In a subtle rebuke to them St Paul reminds them of their backgrounds. He states, “how many of you were influential people, or came from noble families?” Despite all this “God chose…those who are nothing at all to show up those who are everything.”
So to be able to embrace the Beatitudes with our whole life there must be a humility in our hearts. Self-made, privileged societies struggle in understanding this basic message of Christianity – just like us in Australia.
This came to my mind a few years ago when a young man considering becoming a priest contacted me. He sought my advice regarding becoming a Seminarian. I contacted him and asked if he could write me an overview of his life and reasons that he felt God was now calling him to the priesthood.
Sure enough, it wasn’t long before I received a rather fulsome response. However, the response disappointed me somewhat. It was more of a resume of his life. It was almost a curriculum vitae (CV). Although I was delighted to learn of his qualifications, his places of employment and interests, I was more interested to see these details placed in a broader perspective of God’s call in his life and why he felt that call was directed towards the priesthood. In other words, I was looking not so much for a “resume self” but a “eulogy self.”
Eulogies are often said at the funerals of our deceased loved ones. Maybe somebody will give an appreciation of their contribution taking their whole life in as the panorama. Indeed, it is a good idea for all of us to have that idea of a self-eulogy going through our mind and heart as we progress on life’s journey. Otherwise we find ourselves just simply articulating the little “trophies” that we have accumulated. This is in contrast to perhaps what we have learnt about life and how we have responded to the Beatitudes in our lives of faith.
A good example of this in more recent times happened in the days after the death of Pope Benedict XVI.
It is a good example of a “eulogy self.”
We heard, for example, that the last words that he uttered were the following, “Jesus, I love you!” What a beautiful summary eulogy he had on his lips as he was about to meet his Maker.

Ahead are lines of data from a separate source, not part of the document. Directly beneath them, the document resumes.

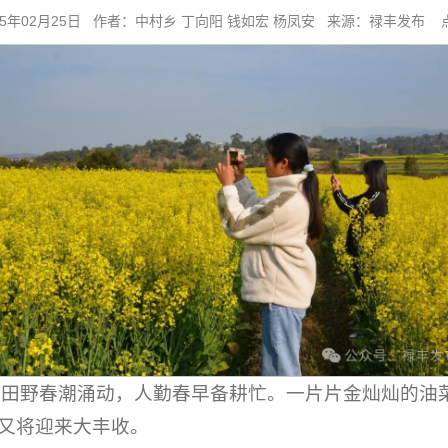
25年02月25日 作者：中村乡 丁向阳 钱如宏 杨凤安 来源：禄丰发布 
，田野春潮涌动，人勤春早备耕忙。一片片金灿灿的油
又将迎来大丰收。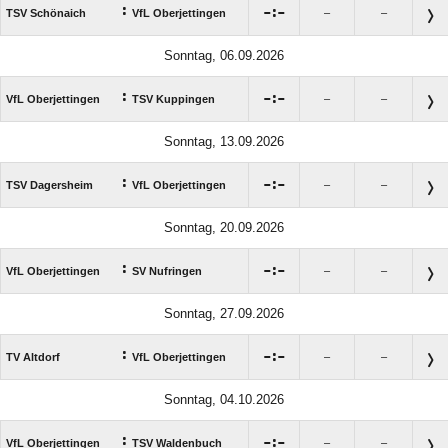
:

:

TSV Schönaich
VfL Oberjettingen
–
–
Sonntag, 06.09.2026
:

:

VfL Oberjettingen
TSV Kuppingen
–
–
Sonntag, 13.09.2026
:

:

TSV Dagersheim
VfL Oberjettingen
–
–
Sonntag, 20.09.2026
:

:

VfL Oberjettingen
SV Nufringen
–
–
Sonntag, 27.09.2026
:

:

TV Altdorf
VfL Oberjettingen
–
–
Sonntag, 04.10.2026
:

:

VfL Oberjettingen
TSV Waldenbuch
–
–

In the days following his death, also, a spiritual testimony that he wrote some years ago was published. In this testimony he reviewed his life and offered some simple comments. It was a real “eulogy” type of appreciation.
Pope Benedict XVI talked in a very humble and simple way about his gratitude to God for his wonderful parents and his brother and sister. He also talked about his life tasks as to show forth a reasonableness of our faith. It was as simple as that. I found this incredible given the fact that Pope Benedict was one of the most academic and sophisticated Germanic Popes the Church has ever produced. Yet his self-eulogy was so simple and humble. Clearly he was a man of the Beatitudes.
In those early days after his death Pope Francis summarised it beautifully. He said that the key to understanding the long years of priesthood of Joseph Ratzinger was to appreciate the following expression, “the search for the beloved.” Joseph Ratzinger had a great sense that he was loved by God. His life’s journey was to search for God more and more and to explain in terms that were reasonable to human beings of our time and place, how this search for the beloved is a universal search.
In this light it is interesting to note in the First Reading today the word “seek” occurs four times.
Zephaniah states, “Seek the Lord…Seek integrity…Seek humility…Seek refuge in the name of the Lord.” Seeking and searching are surely the same thing. Living out the Beatitudes is a continual search for God, the Beloved. So as we now go on with the Mass let us use for our “Gospill” the final words of Pope Benedict. Let us find in our heart and on our lips in the coming week his beautiful prayer and say with him, “Jesus I love you!”